How 3D printing built Guillermo Del Toro’s Frankenstein

Guillermo del Toro has never been one to shy away from ambitious practical effects, but his latest film Frankenstein (2025) pushes the boundaries of what’s possible when old-school craftsmanship meets cutting-edge technology. Behind those hauntingly beautiful gothic sets lies a secret weapon: 3D printing.

Netflix’s documentary Frankenstein: The Anatomy Lesson pulls back the curtain on the production, revealing how del Toro’s team used modern fabrication techniques to bring Mary Shelley’s classic tale to life in ways that would’ve been nearly impossible just a decade ago.

When miniatures aren’t  so mini

The word “miniature” doesn’t quite do justice to what the Frankenstein crew built. While the laboratory interior was constructed at full scale—complete enough to accommodate Jacob Elordi’s marathon 11-hour makeup sessions as the Creature—the exterior shots required something different.

Enter the “maxiture,” a term that perfectly describes the 30-foot gothic tower built at 1:40 scale. Model maker Ben Ressa and his team faced a classic challenge: how do you replicate the intricate details of a full-sized set on a smaller scale without spending months hand-sculpting every ornamental element?

The answer was 3D printing. By digitally scanning the life-size set, the team could reproduce exact architectural details—carved arches, relief sculptures, and ornate stonework—with perfect accuracy. “There’s some details we have that traditionally we’d have to hand-sculpt to do the match,” Ressa explains. “But now we can use 3D printers to help us.”

The result? A miniature that maintains every bit of visual complexity while dramatically reducing production time.

How 3D Printing Built Guillermo Del Toro's Frankenstein

Del Toro’s love affair with 3D tech

This isn’t del Toro’s first dance with 3D printing technology. His 2023 stop-motion film Pinocchio showcased an even more intimate application of the tech. Instead of traditional clay models, the characters featured mechanical heads and silicone skin, with 3D-printed components forming the skeleton of their performances.

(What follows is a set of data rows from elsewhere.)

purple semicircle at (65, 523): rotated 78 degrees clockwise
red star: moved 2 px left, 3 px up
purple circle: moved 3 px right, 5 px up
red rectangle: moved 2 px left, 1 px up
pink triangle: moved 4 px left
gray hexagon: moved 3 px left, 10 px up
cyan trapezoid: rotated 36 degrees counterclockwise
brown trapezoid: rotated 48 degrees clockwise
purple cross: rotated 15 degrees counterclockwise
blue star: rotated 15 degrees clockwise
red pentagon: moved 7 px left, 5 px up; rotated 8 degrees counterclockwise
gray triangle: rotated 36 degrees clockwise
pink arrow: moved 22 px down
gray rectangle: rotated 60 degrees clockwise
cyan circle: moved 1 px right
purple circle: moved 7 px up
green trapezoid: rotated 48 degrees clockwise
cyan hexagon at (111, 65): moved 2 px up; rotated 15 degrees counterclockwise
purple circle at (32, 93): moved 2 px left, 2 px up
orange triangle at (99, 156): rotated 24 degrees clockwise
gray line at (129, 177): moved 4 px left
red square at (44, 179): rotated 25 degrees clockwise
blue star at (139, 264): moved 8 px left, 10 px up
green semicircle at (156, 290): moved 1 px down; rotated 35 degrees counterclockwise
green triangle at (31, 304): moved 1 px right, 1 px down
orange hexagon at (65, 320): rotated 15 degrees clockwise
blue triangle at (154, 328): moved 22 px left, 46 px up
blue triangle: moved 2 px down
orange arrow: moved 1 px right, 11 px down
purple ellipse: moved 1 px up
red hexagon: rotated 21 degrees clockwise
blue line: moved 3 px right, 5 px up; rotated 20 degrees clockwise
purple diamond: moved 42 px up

Lead fabricators Georgina Hayns and Richard Pickersgill printed everything from Pinocchio’s torso to replacement heads for different expressions, preserving fine details like the character’s vertical wood grain. The technology didn’t just speed things up—it gave animators unprecedented control over character performances, allowing the puppets to truly act rather than simply move.

A growing trend in filmmaking

Del Toro isn’t alone in embracing this technology. Animation studio LAIKA pushed 3D printing to its limits for Missing Link (2019), producing over 100,000 color-printed faces using a Stratasys J750 system. It’s a glimpse into how modern filmmaking is evolving—not abandoning practical effects, but supercharging them.

What makes del Toro’s approach special is how seamlessly he blends the old and new. The 3D-printed tower in Frankenstein doesn’t look digital or artificial. It looks handcrafted, weathered, and real—because it is, just made with tools that would seem like magic to the miniature builders of decades past.

As filmmaking technology continues to advance, directors like del Toro prove that innovation doesn’t mean sacrificing artistry. Sometimes, it means bringing your wildest gothic visions to life at 30 feet tall.